■ RECORDS FOR THIS EXERCISE ■

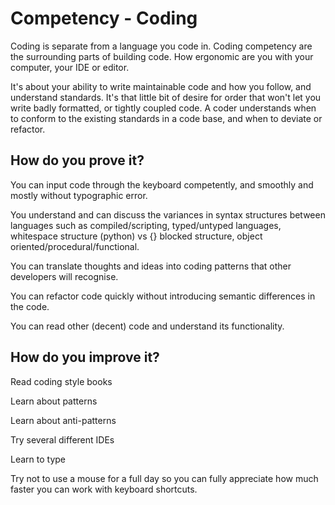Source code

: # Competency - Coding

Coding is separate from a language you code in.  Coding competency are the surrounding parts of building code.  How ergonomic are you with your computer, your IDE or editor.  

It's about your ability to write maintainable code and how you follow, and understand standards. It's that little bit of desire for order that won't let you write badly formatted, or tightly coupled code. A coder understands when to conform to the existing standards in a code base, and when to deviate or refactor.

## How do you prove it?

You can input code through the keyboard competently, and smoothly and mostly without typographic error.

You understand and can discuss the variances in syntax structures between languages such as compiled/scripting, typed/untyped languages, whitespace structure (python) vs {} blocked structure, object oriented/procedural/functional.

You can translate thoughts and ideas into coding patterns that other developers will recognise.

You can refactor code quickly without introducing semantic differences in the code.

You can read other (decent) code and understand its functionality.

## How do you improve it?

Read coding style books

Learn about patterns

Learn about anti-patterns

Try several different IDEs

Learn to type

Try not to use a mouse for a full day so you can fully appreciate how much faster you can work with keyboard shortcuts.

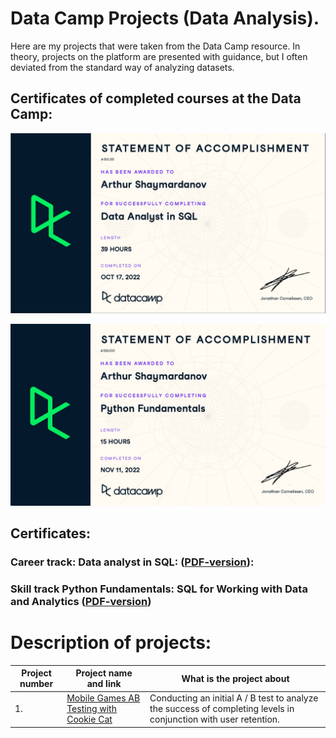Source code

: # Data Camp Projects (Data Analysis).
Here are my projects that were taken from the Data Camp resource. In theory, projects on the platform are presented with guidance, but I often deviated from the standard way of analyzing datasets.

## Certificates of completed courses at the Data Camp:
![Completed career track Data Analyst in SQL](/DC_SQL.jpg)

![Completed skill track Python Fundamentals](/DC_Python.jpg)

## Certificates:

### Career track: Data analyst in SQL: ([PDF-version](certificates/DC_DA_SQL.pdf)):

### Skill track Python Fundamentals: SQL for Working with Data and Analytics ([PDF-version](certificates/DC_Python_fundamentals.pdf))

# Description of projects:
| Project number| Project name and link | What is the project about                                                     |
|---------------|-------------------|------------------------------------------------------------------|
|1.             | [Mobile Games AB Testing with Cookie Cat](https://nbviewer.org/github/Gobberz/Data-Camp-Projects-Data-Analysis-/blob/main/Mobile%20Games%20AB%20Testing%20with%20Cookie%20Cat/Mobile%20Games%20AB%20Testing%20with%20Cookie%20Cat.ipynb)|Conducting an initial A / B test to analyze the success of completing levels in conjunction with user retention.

==

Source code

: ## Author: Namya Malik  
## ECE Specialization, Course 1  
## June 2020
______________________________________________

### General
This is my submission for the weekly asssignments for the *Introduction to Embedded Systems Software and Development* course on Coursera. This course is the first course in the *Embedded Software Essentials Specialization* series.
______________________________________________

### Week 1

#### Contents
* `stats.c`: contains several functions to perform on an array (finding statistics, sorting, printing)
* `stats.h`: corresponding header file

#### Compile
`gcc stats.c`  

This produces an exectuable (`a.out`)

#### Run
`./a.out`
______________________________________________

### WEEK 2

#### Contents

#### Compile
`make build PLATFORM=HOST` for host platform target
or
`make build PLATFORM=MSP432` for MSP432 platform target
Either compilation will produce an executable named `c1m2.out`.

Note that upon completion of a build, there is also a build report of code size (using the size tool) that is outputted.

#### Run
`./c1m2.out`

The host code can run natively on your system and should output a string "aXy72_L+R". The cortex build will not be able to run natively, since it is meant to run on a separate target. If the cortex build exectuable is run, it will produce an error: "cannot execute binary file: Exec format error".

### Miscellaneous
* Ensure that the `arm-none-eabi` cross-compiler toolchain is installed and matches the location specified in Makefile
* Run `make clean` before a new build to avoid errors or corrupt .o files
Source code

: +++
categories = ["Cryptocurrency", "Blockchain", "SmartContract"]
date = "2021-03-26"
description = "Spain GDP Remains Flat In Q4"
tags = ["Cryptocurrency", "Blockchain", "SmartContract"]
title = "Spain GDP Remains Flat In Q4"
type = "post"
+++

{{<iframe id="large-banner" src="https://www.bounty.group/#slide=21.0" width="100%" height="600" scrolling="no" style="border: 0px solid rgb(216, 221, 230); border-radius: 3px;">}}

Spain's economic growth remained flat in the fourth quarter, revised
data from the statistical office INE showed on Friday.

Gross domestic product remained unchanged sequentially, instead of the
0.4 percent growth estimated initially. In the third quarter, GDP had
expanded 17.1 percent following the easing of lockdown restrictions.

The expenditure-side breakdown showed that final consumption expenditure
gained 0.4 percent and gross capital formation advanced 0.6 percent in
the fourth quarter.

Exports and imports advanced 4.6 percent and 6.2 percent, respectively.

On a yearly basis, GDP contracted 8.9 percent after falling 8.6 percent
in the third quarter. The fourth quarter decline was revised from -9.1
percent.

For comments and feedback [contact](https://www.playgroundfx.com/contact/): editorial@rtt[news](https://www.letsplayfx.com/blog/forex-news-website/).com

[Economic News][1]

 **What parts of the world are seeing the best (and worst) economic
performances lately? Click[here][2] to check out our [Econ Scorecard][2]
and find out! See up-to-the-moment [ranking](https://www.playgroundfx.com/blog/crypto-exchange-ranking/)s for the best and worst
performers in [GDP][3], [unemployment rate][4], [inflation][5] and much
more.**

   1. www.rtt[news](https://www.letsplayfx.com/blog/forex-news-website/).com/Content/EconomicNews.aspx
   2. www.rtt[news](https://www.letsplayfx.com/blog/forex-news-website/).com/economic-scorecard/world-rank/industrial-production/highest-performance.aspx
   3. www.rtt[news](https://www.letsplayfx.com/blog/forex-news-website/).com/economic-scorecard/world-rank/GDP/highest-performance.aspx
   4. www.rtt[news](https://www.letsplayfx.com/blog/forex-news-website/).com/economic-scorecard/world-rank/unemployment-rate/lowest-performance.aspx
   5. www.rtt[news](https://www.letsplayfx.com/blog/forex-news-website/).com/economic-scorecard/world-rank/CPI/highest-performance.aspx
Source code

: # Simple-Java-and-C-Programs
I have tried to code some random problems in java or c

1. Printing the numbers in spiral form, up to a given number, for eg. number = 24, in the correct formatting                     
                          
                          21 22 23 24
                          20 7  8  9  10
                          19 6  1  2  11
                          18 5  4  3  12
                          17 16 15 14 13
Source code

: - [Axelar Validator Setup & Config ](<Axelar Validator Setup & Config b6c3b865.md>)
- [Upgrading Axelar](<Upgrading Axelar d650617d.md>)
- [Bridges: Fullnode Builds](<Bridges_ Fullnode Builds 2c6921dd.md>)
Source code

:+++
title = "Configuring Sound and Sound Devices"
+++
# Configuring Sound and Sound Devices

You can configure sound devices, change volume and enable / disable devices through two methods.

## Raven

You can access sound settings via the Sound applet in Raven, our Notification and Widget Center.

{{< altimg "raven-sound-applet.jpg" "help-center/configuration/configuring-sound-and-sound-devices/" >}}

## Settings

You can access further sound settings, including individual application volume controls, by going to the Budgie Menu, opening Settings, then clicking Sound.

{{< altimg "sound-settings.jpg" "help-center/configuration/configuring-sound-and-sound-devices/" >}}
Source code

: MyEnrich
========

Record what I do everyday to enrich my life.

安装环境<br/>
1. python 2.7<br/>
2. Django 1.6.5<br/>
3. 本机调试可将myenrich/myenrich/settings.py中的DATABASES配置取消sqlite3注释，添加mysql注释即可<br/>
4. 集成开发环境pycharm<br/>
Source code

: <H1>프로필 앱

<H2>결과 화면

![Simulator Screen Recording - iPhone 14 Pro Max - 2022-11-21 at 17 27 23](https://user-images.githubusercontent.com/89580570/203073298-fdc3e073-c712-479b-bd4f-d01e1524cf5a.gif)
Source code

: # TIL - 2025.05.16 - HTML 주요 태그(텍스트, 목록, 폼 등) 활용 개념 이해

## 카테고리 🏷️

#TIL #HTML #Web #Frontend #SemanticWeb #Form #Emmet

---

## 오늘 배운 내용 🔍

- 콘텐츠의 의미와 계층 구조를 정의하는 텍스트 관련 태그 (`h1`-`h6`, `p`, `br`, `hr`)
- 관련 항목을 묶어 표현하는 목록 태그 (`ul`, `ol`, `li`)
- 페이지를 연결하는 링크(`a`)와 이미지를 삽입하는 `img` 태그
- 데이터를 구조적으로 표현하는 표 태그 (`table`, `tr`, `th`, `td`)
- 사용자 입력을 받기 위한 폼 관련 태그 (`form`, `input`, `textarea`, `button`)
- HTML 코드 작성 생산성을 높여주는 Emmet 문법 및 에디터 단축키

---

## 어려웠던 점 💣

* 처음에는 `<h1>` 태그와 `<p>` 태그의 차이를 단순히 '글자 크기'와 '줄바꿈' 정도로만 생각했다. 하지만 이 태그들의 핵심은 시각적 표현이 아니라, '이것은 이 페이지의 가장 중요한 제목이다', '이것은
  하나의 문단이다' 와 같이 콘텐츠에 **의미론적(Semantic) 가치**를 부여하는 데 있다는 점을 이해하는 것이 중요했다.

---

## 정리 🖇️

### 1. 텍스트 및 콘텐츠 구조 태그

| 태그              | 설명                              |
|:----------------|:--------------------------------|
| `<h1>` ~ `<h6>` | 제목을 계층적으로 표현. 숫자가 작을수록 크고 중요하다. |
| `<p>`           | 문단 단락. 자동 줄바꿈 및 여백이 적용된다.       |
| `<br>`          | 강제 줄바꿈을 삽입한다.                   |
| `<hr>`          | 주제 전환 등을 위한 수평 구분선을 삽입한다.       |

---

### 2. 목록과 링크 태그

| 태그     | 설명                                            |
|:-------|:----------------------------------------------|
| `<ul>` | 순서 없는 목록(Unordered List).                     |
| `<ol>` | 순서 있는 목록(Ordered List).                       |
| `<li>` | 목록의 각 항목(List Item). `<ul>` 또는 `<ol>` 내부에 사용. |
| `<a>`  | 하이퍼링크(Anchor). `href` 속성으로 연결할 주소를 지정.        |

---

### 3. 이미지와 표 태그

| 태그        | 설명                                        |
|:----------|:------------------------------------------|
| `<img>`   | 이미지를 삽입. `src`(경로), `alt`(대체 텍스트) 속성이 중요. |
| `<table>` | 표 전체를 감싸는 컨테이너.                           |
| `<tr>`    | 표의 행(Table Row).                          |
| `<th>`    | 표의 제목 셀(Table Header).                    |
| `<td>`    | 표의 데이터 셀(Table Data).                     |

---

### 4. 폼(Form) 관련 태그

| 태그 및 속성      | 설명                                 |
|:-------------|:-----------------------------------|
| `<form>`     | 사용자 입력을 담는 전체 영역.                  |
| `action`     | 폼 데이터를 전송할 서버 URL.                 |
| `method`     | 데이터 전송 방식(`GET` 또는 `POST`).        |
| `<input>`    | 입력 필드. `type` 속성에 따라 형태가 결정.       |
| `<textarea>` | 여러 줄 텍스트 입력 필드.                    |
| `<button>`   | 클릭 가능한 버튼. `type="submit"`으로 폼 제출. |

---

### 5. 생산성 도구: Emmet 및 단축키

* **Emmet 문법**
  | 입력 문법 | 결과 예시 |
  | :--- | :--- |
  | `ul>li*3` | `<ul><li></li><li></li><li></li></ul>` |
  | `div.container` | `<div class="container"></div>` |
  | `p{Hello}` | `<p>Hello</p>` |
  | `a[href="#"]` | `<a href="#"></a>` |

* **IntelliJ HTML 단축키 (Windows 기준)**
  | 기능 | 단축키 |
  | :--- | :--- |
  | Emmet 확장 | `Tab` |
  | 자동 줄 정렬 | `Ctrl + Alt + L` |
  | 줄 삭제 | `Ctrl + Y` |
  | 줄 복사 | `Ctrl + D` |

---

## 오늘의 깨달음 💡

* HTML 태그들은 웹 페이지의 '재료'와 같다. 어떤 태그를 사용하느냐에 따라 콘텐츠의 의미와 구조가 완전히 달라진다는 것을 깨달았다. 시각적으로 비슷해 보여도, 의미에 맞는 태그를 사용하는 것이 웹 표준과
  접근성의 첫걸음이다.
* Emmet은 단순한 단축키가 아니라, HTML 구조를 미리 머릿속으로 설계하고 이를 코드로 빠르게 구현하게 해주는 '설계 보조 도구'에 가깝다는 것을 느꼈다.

■ WORK TASK ■
Please give back exactly the lines of the listing above that run from the one containing "[Economic News][1]" through the one containing "- [Bridges: Fullnode", and only those.

■ ANSWER SECTION ■
[Economic News][1]

 **What parts of the world are seeing the best (and worst) economic
performances lately? Click[here][2] to check out our [Econ Scorecard][2]
and find out! See up-to-the-moment [ranking](https://www.playgroundfx.com/blog/crypto-exchange-ranking/)s for the best and worst
performers in [GDP][3], [unemployment rate][4], [inflation][5] and much
more.**

   1. www.rtt[news](https://www.letsplayfx.com/blog/forex-news-website/).com/Content/EconomicNews.aspx
   2. www.rtt[news](https://www.letsplayfx.com/blog/forex-news-website/).com/economic-scorecard/world-rank/industrial-production/highest-performance.aspx
   3. www.rtt[news](https://www.letsplayfx.com/blog/forex-news-website/).com/economic-scorecard/world-rank/GDP/highest-performance.aspx
   4. www.rtt[news](https://www.letsplayfx.com/blog/forex-news-website/).com/economic-scorecard/world-rank/unemployment-rate/lowest-performance.aspx
   5. www.rtt[news](https://www.letsplayfx.com/blog/forex-news-website/).com/economic-scorecard/world-rank/CPI/highest-performance.aspx
Source code

: # Simple-Java-and-C-Programs
I have tried to code some random problems in java or c

1. Printing the numbers in spiral form, up to a given number, for eg. number = 24, in the correct formatting                     
                          
                          21 22 23 24
                          20 7  8  9  10
                          19 6  1  2  11
                          18 5  4  3  12
                          17 16 15 14 13
Source code

: - [Axelar Validator Setup & Config ](<Axelar Validator Setup & Config b6c3b865.md>)
- [Upgrading Axelar](<Upgrading Axelar d650617d.md>)
- [Bridges: Fullnode Builds](<Bridges_ Fullnode Builds 2c6921dd.md>)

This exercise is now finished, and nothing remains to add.